↓↓↓
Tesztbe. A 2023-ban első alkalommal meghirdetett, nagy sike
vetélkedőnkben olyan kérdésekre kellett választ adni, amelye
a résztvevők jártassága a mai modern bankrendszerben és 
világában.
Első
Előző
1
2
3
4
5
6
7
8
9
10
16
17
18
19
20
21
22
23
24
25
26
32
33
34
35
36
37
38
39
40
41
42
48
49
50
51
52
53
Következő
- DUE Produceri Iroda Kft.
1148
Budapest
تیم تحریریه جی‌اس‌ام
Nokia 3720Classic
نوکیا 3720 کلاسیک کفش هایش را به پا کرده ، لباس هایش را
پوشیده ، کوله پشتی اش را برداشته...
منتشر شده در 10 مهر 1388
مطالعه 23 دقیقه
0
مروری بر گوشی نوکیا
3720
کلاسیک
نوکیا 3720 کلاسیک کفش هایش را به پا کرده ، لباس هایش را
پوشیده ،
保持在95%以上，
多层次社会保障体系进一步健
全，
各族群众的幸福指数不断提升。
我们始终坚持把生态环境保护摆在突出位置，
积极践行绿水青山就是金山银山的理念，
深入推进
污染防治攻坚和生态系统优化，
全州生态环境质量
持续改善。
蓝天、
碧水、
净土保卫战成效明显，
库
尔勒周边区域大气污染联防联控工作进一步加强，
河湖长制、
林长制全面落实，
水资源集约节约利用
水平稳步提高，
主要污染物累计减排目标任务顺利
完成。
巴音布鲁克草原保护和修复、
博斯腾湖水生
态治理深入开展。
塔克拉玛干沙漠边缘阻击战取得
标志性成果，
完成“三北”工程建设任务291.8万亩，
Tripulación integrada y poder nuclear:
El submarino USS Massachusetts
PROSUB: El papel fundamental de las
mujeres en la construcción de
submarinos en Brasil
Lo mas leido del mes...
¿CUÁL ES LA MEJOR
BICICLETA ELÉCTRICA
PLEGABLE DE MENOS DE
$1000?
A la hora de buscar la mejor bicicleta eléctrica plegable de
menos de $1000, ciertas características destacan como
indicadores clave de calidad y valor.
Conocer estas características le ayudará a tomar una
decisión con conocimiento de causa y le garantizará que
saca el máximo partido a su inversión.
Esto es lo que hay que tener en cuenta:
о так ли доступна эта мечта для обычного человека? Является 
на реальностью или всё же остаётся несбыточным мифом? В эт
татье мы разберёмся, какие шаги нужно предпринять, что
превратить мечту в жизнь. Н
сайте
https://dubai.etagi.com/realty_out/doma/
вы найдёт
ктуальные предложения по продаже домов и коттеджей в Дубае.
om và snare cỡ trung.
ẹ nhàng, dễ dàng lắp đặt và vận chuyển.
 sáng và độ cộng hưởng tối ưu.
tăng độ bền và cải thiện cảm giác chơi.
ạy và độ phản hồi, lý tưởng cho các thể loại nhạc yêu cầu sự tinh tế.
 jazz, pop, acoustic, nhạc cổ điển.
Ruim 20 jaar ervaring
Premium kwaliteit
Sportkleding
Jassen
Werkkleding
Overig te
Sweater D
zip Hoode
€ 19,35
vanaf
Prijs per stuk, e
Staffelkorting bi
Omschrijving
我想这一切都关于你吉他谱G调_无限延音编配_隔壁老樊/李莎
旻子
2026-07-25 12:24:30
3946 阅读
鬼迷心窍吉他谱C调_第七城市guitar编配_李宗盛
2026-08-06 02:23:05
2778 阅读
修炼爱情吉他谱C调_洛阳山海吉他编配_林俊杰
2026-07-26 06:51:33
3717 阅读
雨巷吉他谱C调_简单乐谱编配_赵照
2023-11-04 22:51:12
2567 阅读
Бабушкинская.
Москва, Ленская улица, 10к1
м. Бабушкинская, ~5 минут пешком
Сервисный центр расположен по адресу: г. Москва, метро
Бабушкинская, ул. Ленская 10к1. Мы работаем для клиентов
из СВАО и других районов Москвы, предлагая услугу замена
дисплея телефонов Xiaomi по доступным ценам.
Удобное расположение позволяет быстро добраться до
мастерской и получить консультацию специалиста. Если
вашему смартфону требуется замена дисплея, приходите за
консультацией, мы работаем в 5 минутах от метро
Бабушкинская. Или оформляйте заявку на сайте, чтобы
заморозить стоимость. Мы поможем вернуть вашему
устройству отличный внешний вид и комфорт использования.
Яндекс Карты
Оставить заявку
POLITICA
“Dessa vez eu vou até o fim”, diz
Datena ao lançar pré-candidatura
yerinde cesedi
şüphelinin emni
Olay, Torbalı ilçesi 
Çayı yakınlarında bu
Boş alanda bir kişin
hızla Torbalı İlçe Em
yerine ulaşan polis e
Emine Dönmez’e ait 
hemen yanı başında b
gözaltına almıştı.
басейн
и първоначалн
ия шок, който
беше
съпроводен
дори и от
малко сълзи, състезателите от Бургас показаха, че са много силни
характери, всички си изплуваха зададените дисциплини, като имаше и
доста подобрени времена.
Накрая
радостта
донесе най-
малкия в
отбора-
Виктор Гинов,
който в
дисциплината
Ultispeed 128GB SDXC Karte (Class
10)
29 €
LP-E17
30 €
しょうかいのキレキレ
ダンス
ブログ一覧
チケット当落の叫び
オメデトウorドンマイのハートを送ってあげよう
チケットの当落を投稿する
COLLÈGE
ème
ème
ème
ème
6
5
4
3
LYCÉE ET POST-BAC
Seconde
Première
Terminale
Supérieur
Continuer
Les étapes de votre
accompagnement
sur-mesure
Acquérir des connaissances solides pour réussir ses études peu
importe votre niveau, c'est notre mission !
↑↑↑
Assigned task
How many lines in the data above contain the word "Москва"? Reply with only that figure.

Written solution
2